Le Royaume-Uni est devenu le premier grand pays à introduire une exigence légale de vérification d’âge sur Internet, un projet de loi qui affecte tous les sites Web et applications dans le monde entier. De plus, les États-Unis ont récemment relancé une proposition de loi similaire à la législation britannique.

Bien que la loi ait été présentée comme un moyen d’empêcher les enfants d’accéder à des sites pour adultes, la réalité est bien différente. Nous constatons déjà les risques pour la confidentialité liés à des intentions louables transformées en une législation problématique, mettant en péril des services comme iMessage et FaceTime.

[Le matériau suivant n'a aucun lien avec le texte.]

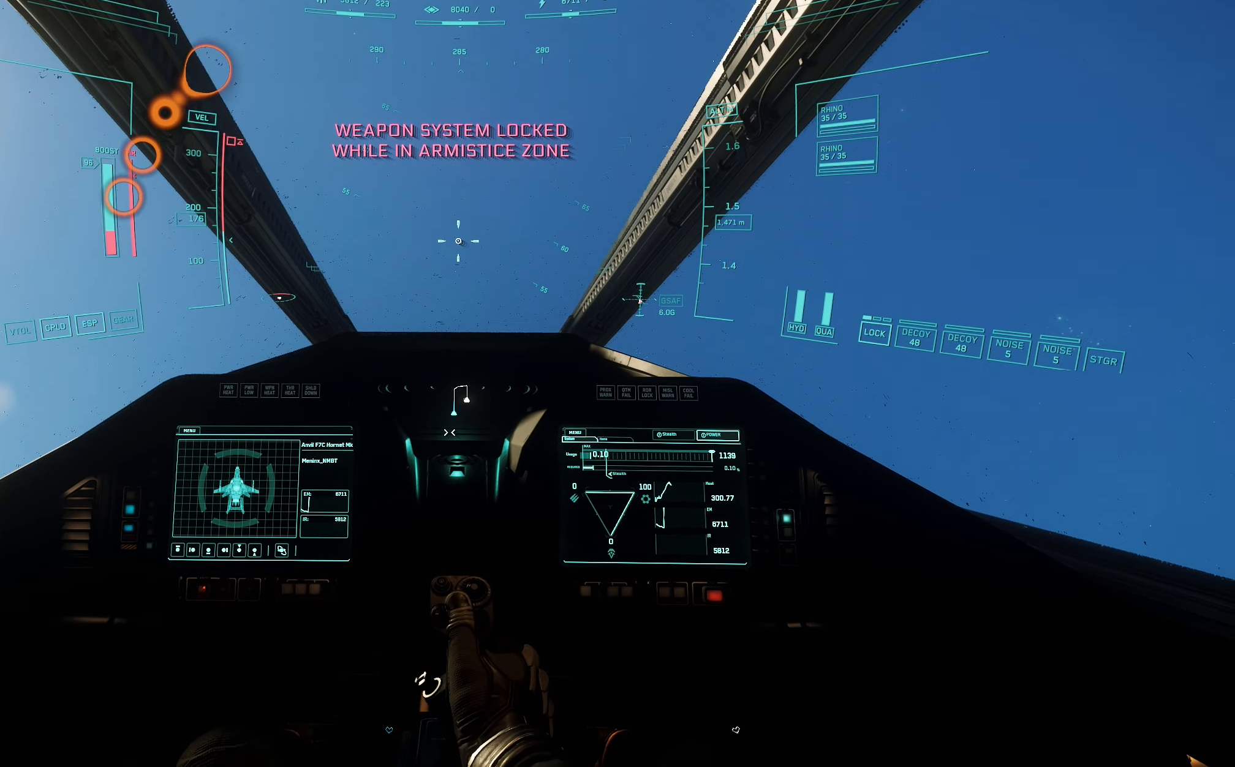
{"buttons": ["L3"], "left_stick": "center", "right_stick": "center", "events": []}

LA LÉGISLATION AU ROYAUME-UNI ET AUX ÉTATS-UNIS

La Loi sur la sécurité en ligne (OSA) du Royaume-Uni est entrée en vigueur vendredi dernier, rendant les sites Web et les applications légalement responsables d’empêcher l’accès des enfants à des contenus « inappropriés pour leur âge ». Pour se conformer à cette loi, les entreprises doivent vérifier l’âge de tous leurs utilisateurs.

La semaine dernière, nous avons noté que la législation similaire aux États-Unis, connue sous le nom de Kids Online Safety Act (KOSA), a été adoptée par le Sénat l’année dernière avant d’être mise en attente, mais elle a été récemment réintroduite à la Chambre et semble prête à devenir loi cette année.

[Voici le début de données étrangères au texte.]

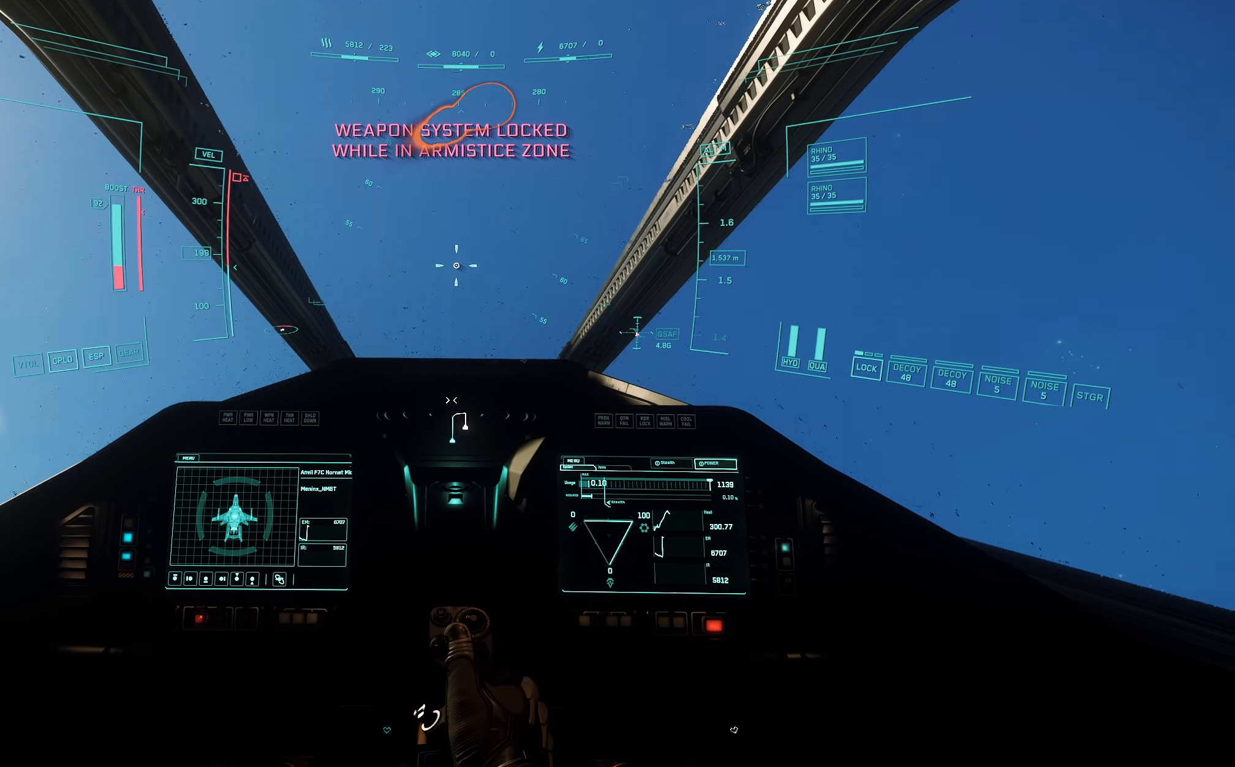
{"buttons": ["L3"], "left_stick": "center", "right_stick": "center", "events": []}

LES QUATRE GRANDS PROBLÈMES

DÉPASSEMENT MASSIF

Bien que la législation prétende s’attaquer aux sites de divertissement pour adultes, elle a ensuite été étendue à plus de 200 types de contenus, dont beaucoup sont définis de manière très vague. Le résumé officiel du gouvernement britannique sur le contenu concerné révèle à quel point cela est vague :

Les services doivent évaluer les risques pour les enfants liés à l’utilisation de leurs plateformes et définir des restrictions d’âge appropriées, assurant que les utilisateurs enfants bénéficient d’expériences adaptées à leur âge et soient protégés d’un contenu nuisible.

Il semble que cela inclut l’utilisation d’applications de médias sociaux, ainsi que l’accès en ligne à des informations sur la contraception, l’hygiène sexuelle et la manière de signaler les abus sexuels. Une loi qui prétend protéger les adolescents compliquerait dans de nombreux cas leur accès à des informations qui les aideraient à se protéger.

Certaines applications de rencontre ont déjà commencé à exiger de leurs utilisateurs qu’ils utilisent un service privé de vérification d’identité.

ACCÈS NON RÉGULÉ À DES DONNÉES PERSONNELLES SENSIBLES

Ensuite, la loi ne précise pas comment les sites Web et les applications doivent vérifier l’âge de leurs utilisateurs, ce qui signifie que les services improvisent. En particulier, on s’inquiète de l’utilisation de services de « vérification d’identité » privés exigeant des données personnelles telles que des copies de passeports pour effectuer cette vérification.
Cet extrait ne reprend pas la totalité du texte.